Projets de décrets approuvant les statuts des sociétés du groupe public ferroviaire unifié : l’Autorité de régulation des transports très critique dans la perspective de l’ouverture à la concurrence

Par l’effet de la loi n° 2018-515 du 27 juin 2018 pour un nouveau pacte ferroviaire et de plusieurs textes qui l’ont suivi, en particulier l’ordonnance n° 2019-552 du 3 juin 2019 portant diverses dispositions relatives au groupe SNCF, le secteur ferroviaire a connu une réorganisation institutionnelle vouée, notamment, à anticiper les contraintes qui accompagnent l’ouverture à la concurrence du marché du transport ferroviaire intérieur de voyageurs.

Au résultat de cette réorganisation, le législateur a fait le choix de maintenir un groupe verticalement intégré, où le gestionnaire d’infrastructure et l’opérateur historique demeurent au sein d’un même ensemble, dans la lignée du régime qui avait été introduit par la loi n° 2014-872 du 4 août 2014 portant réforme ferroviaire.

Au 1er janvier 2020 succèderont ainsi aux trois établissements publics industriels et commerciaux existant trois sociétés anonymes (SNCF, SNCF Réseau et SNCF Voyageurs) à capitaux exclusivement publics. Une filiale de la société SNCF Réseau sera instituée pour la gestion des gares, qui relevait jusqu’ici du giron de SNCF Mobilités (via Gares & Connexions).

Conformément au II de l’article 1er de la loi du 27 juin 2018, des décrets en Conseil d’Etat doivent intervenir d’ici le 1er janvier 2020 pour fixer les statuts de ces quatre sociétés. Ce sont les projets de décrets établis par le gouvernement qui étaient soumis à l’examen de l’ART.

Dans l’avis n° 2019-083 qu’elle a rendu le 9 décembre 2019 sur ces projets de décrets, l’ART a relevé de nombreuses difficultés, en particulier dans la perspective de l’ouverture à la concurrence.

Ce sont, en premier lieu, des difficultés liées à l’intégration verticale du groupe public unifié qui ont été soulignées, notamment le périmètre des fonctions mutualisées et des missions transversales de la société nationale de « tête », la société nationale SNCF, dont le principe même, l’imprécision et le caractère non limitatif peuvent compromettre l’indépendance du gestionnaire d’infrastructure.

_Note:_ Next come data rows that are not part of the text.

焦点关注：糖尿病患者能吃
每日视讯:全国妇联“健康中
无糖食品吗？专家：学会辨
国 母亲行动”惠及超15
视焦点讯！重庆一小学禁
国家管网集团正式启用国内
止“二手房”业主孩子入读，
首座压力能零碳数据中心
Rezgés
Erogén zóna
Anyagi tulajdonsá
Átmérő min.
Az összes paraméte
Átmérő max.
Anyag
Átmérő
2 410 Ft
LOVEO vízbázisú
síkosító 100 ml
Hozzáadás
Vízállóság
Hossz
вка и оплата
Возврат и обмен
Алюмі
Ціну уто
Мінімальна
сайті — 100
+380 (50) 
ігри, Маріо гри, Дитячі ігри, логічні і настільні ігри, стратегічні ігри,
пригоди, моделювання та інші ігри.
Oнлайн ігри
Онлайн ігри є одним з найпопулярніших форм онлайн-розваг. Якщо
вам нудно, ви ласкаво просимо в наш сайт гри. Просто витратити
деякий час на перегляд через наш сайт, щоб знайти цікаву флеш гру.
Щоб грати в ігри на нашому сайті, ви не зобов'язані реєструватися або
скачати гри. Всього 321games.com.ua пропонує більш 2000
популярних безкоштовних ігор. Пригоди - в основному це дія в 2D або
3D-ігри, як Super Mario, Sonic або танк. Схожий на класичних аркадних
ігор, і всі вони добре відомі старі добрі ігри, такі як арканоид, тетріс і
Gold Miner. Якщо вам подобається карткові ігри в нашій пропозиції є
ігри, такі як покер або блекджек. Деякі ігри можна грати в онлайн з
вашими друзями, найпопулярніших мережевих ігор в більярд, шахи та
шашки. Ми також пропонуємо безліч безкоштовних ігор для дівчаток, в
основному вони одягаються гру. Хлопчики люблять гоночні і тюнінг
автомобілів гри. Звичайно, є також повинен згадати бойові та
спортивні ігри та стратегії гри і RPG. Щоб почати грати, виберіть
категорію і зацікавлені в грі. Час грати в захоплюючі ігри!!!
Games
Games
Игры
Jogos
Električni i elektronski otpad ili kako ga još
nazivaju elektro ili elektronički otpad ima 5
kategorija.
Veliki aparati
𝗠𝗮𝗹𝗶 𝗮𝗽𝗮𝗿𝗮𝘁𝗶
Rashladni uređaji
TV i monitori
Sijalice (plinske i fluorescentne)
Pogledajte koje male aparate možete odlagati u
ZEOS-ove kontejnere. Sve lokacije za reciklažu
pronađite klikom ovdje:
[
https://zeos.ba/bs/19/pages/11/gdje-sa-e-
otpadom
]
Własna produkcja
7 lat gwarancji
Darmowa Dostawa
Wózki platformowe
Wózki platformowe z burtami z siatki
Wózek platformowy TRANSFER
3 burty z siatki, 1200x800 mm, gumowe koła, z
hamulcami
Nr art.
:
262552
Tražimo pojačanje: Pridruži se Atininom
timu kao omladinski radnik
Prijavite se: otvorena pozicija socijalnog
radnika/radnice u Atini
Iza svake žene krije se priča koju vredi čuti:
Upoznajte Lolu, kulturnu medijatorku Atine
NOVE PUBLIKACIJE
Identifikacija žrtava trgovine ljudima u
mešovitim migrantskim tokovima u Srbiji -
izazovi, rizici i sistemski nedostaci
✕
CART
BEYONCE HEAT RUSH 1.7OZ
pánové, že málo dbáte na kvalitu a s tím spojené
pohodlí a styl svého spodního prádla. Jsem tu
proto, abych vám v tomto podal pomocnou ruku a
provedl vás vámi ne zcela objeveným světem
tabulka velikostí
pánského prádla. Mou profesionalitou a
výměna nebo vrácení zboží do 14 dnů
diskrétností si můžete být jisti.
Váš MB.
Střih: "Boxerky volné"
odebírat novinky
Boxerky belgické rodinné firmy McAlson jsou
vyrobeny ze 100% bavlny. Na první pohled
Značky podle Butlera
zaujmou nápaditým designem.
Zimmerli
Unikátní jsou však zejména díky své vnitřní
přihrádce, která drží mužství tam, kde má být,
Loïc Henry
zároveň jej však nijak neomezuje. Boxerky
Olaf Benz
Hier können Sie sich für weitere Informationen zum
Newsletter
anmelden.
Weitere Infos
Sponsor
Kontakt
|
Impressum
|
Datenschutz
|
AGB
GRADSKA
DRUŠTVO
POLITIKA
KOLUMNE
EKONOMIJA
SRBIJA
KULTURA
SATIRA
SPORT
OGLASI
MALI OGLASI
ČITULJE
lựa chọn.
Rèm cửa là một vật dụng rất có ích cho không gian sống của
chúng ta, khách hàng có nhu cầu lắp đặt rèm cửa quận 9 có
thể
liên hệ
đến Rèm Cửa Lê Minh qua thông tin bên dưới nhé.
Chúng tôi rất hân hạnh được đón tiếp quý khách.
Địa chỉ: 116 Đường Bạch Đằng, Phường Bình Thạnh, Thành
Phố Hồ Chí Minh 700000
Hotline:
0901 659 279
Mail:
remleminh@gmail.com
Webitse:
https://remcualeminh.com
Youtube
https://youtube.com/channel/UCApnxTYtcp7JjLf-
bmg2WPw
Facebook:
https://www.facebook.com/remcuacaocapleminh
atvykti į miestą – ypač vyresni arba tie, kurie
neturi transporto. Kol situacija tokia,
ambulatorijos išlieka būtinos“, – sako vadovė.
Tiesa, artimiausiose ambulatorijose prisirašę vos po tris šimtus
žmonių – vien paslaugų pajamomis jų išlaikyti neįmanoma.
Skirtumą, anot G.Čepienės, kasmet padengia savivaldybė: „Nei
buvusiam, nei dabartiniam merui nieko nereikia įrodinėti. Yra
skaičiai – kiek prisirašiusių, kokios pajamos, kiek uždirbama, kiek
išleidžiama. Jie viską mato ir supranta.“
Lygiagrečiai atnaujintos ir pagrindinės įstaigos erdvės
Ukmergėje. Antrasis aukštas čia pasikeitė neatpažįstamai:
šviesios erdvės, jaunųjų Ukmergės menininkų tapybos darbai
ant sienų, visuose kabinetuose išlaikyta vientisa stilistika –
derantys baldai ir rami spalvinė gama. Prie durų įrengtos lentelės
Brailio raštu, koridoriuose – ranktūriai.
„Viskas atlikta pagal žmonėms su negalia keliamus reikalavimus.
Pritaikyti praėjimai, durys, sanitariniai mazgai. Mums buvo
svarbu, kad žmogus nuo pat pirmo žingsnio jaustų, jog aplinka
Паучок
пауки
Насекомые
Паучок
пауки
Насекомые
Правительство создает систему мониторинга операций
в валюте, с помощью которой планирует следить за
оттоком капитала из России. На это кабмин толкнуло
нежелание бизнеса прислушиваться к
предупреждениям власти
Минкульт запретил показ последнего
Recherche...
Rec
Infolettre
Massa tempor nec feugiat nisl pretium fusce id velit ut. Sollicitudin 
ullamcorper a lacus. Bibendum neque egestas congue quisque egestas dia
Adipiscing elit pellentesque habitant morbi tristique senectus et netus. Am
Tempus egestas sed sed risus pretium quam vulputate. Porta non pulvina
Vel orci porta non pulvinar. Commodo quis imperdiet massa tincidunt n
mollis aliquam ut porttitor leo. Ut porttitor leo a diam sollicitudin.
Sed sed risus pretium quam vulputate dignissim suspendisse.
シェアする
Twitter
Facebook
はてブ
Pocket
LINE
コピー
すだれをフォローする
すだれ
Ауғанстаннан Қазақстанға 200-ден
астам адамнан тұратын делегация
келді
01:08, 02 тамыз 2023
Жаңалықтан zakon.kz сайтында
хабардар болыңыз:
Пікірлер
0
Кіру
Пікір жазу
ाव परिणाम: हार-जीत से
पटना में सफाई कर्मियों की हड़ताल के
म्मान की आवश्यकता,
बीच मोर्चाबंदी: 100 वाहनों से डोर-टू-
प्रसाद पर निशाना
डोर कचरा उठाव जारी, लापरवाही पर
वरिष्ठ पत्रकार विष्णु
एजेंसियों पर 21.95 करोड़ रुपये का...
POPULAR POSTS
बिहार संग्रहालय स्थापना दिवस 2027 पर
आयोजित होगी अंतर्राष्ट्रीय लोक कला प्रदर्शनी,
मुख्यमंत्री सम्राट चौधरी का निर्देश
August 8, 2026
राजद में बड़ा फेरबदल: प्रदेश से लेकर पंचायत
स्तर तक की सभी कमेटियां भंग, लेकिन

C’est, ensuite, le maintien de la gestion de certaines installations de services (centres de maintenance et stations de combustible) dans le giron de SNCF Voyageurs, opérateur historique, dont l’ART relève qu’il devra s’accompagner de garanties pour les nouveaux entrants. Ces installations constituent un enjeu important pour ces derniers : ils devront pouvoir y accéder selon des conditions transparentes et non discriminatoires. Alors que l’ART avait préconisé d’en confier la gestion à une filiale spécifique, le projet de décret relatif à la société SNCF Voyageurs prévoit uniquement des obligations de séparation comptable, dont l’ART considère qu’elles seraient insuffisantes à garantir l’indépendance organisationnelle et décisionnelle de l’activité de gestion de ces installations et qu’elles devraient ainsi être doublées de mesures organisationnelles.

S’agissant de la société SNCF Réseau, l’ART relève que le projet de décret statutaire ne garantit pas son indépendance financière, dans la mesure où la société nationale SNCF assurera seule la fonction d’émetteur d’obligations du groupe public unifié sur les marchés financiers, privant SNCF Réseau de la capacité à se financer de manière autonome sur ces marchés. Cela se traduira, en effet, par le fait que la société nationale SNCF empruntera sur les marchés notamment pour le compte de SNCF Réseau et lui accordera des prêts intra-groupe pour couvrir ses éventuels besoins de financement.

L’ART relève, encore, des incertitudes s’agissant de la filiale de SNCF Réseau en charge de la gestion des gares de voyageurs et de l’indépendance avec laquelle elle pourra exercer ses activités. L’avis relève, en effet, des interrogations en suspens sur le dispositif envisagé s’agissant des personnels de SNCF Voyageurs qui agiront, pour une part de leurs activités, sous l’autorité du directeur de cette filiale, de même qu’un recul sur plusieurs contraintes existantes (suppression du code de déontologie applicable au sein de la filiale et de l’obligation de saisine pour avis de l’ART sur la nomination, le renouvellement et la révocation des dirigeants de la filiale).

L’ART relève, enfin, des difficultés liées à l’absence de séparation comptable claire entre les activités de gestionnaire d’infrastructure et de gestionnaire d’installations de service de SNCF Réseau.